QUOTED PASSAGE:
For many who have followed the palm oil debate in France, this is sadly familiar. The same Green Senators, using the same prejudiced criteria, had proposed the same palm oil tax in 2013, 2014 and 2015. It was defeated on every occasion.

So, why was the tax defeated then, but has now been passed? This is a critical question in order to understand the situation.

The primary reason that the tax was defeated previously was that it has no economic rationale at all. Palm oil is not under-taxed in France – such claims by isolated Green Senators are simply untrue.

Imposing only taxes on palm oil, and not on similar vegetable oils, would be unjust. Many French Parliamentarians and government leaders recognised this, and so voted against the tax each time.

The current Foreign Minister, Jean-Marc Ayrault, was even moved to give a speech in 2013 promising that France “would never impose discriminatory taxes on palm oil”.

Reasons for U-turn

So what has changed? Two primary factors.

First, the intervention of Environment Minister Segolene Royal. She had previously made negative comments about palm oil, for which she apologised. However, she has played a substantial role in allowing the new tax to pass.

She gave a ‘neutral’ recommendation to the Senate, substantially influencing the governing Socialist party. As a result, many Socialist Senators who in previous years had opposed the tax, now support it.

Second, the Senate this time proposed the tax as part of the Biodiversity Bill – a politically less significant piece of legislation. This allowed Minister Royal and the Green Senators to sneak through the palm oil tax, with less scrutiny or attention.

Previously, the tax had been proposed in the high-profile PLFFS Financing Bill, meaning that bogus arguments were exposed in public and so the vote would always go against the tax.

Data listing
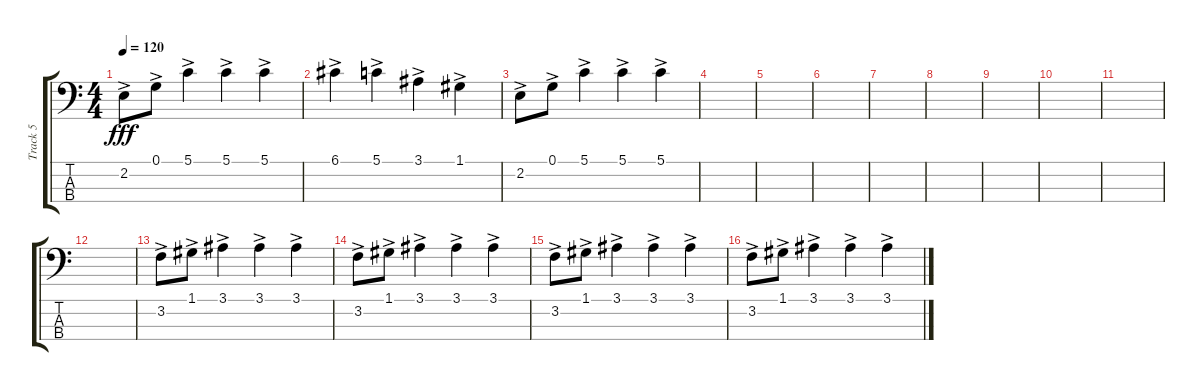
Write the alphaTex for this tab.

\track ("Track 5" "Track 5") {instrument slapbass1}
\staff {score tabs}
\tuning (G2 D2 A1 E1) {hide}
\ts (4 4)
\tempo 120
\clef f4
\ks c
2.2{ac}.8{dy fff} 0.1{ac}.8 5.1{ac}.4 5.1{ac}.4 5.1{ac}.4 |
6.1{ac}.4 5.1{ac}.4 3.1{ac}.4 1.1{ac}.4 |
2.2{ac}.8 0.1{ac}.8 5.1{ac}.4 5.1{ac}.4 5.1{ac}.4 |
|
|
|
|
|
|
|
|
|
3.2{ac}.8 1.1{ac}.8 3.1{ac}.4 3.1{ac}.4 3.1{ac}.4 |
3.2{ac}.8 1.1{ac}.8 3.1{ac}.4 3.1{ac}.4 3.1{ac}.4 |
3.2{ac}.8 1.1{ac}.8 3.1{ac}.4 3.1{ac}.4 3.1{ac}.4 |
3.2{ac}.8 1.1{ac}.8 3.1{ac}.4 3.1{ac}.4 3.1{ac}.4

WRITTEN PROBLEM:
According to the palm oil tax passage, which piece of legislation did the Senate use to propose the tax this time?

RESULT FOR THIS TASK:
The Biodiversity Bill.